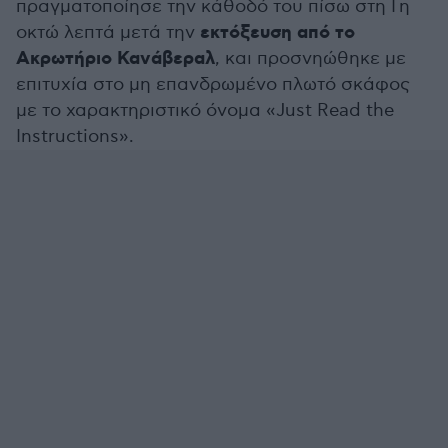
πραγματοποίησε την κάθοδό του πίσω στη Γη
εκτόξευση από το
οκτώ λεπτά μετά την
Ακρωτήριο Κανάβεραλ
, και προσνηώθηκε με
επιτυχία στο μη επανδρωμένο πλωτό σκάφος
με το χαρακτηριστικό όνομα «Just Read the
Instructions».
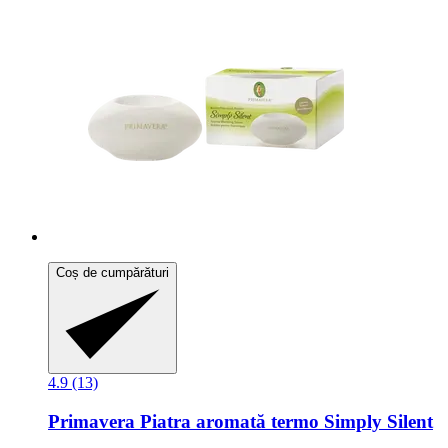
Coș de cumpărături
4.9 (13)
Primavera
Piatra aromată termo Simply Silent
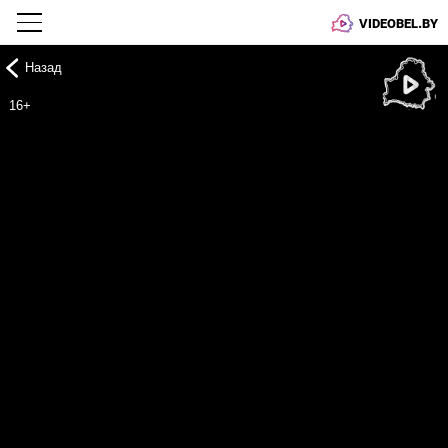
VIDEOBEL.BY
Назад
Онлайн ТВ
16+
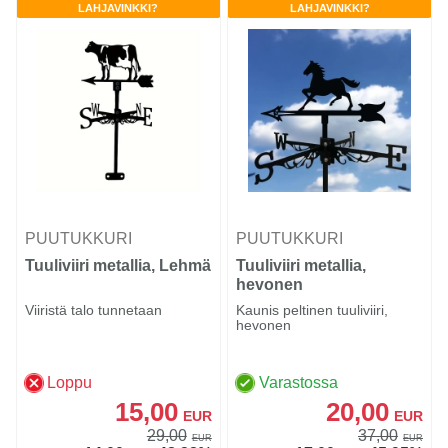
LAHJAVINKKI?
LAHJAVINKKI?
PUUTUKKURI
PUUTUKKURI
Tuuliviiri metallia, Lehmä
Tuuliviiri metallia,
hevonen
Viiristä talo tunnetaan
Kaunis peltinen tuuliviiri,
hevonen
Loppu
Varastossa
15,00
20,00
EUR
EUR
29,00
37,00
EUR
EUR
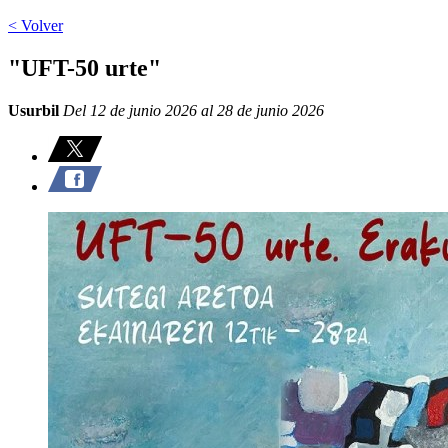
< Volver
"UFT-50 urte"
Usurbil
Del 12 de junio 2026 al 28 de junio 2026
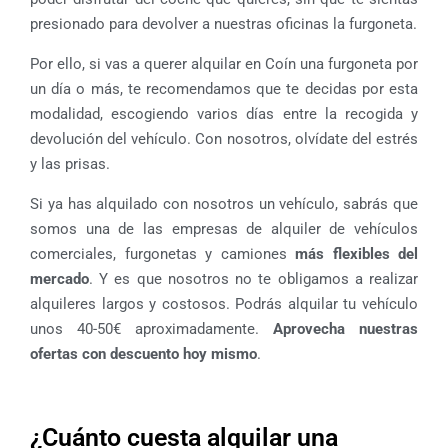
presionado para devolver a nuestras oficinas la furgoneta.
Por ello, si vas a querer alquilar en Coín una furgoneta por
un día o más, te recomendamos que te decidas por esta
modalidad, escogiendo varios días entre la recogida y
devolución del vehículo. Con nosotros, olvídate del estrés
y las prisas.
Si ya has alquilado con nosotros un vehículo, sabrás que
somos una de las empresas de alquiler de vehículos
comerciales, furgonetas y camiones
más flexibles del
mercado
. Y es que nosotros no te obligamos a realizar
alquileres largos y costosos. Podrás alquilar tu vehículo
unos 40-50€ aproximadamente.
Aprovecha nuestras
ofertas con descuento hoy mismo
.
¿Cuánto cuesta alquilar una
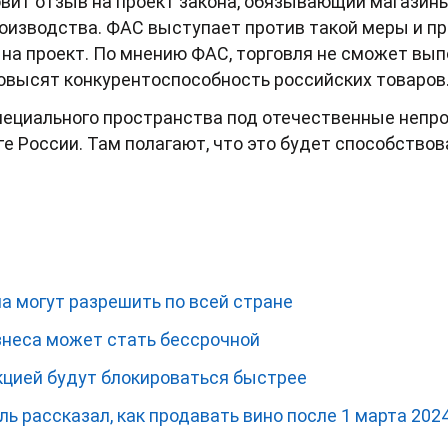
овит отзыв на проект закона, обязывающий магазин
оизводства. ФАС выступает против такой меры и п
 на проект. По мнению ФАС, торговля не сможет в
 повысят конкурентоспособность российских товаров
пециального пространства под отечественные неп
е России. Там полагают, что это будет способство
а могут разрешить по всей стране
неса может стать бессрочной
кцией будут блокироваться быстрее
ь рассказал, как продавать вино после 1 марта 2024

-*-*-

Exercise description —
Set down again, word for word, every line from the one with "εκτόξευση από το" to the one with "comerciales, furgonetas y camiones" in the entries above, and omit the pictures.

Written solution —
εκτόξευση από το
οκτώ λεπτά μετά την
Ακρωτήριο Κανάβεραλ
, και προσνηώθηκε με
επιτυχία στο μη επανδρωμένο πλωτό σκάφος
με το χαρακτηριστικό όνομα «Just Read the
Instructions».
Coș de cumpărături
4.9 (13)
Primavera
Piatra aromată termo Simply Silent
VIDEOBEL.BY
Назад
Онлайн ТВ
16+
LAHJAVINKKI?
LAHJAVINKKI?
PUUTUKKURI
PUUTUKKURI
Tuuliviiri metallia, Lehmä
Tuuliviiri metallia,
hevonen
Viiristä talo tunnetaan
Kaunis peltinen tuuliviiri,
hevonen
Loppu
Varastossa
15,00
20,00
EUR
EUR
29,00
37,00
EUR
EUR
< Volver
"UFT-50 urte"
Usurbil
Del 12 de junio 2026 al 28 de junio 2026
presionado para devolver a nuestras oficinas la furgoneta.
Por ello, si vas a querer alquilar en Coín una furgoneta por
un día o más, te recomendamos que te decidas por esta
modalidad, escogiendo varios días entre la recogida y
devolución del vehículo. Con nosotros, olvídate del estrés
y las prisas.
Si ya has alquilado con nosotros un vehículo, sabrás que
somos una de las empresas de alquiler de vehículos
comerciales, furgonetas y camiones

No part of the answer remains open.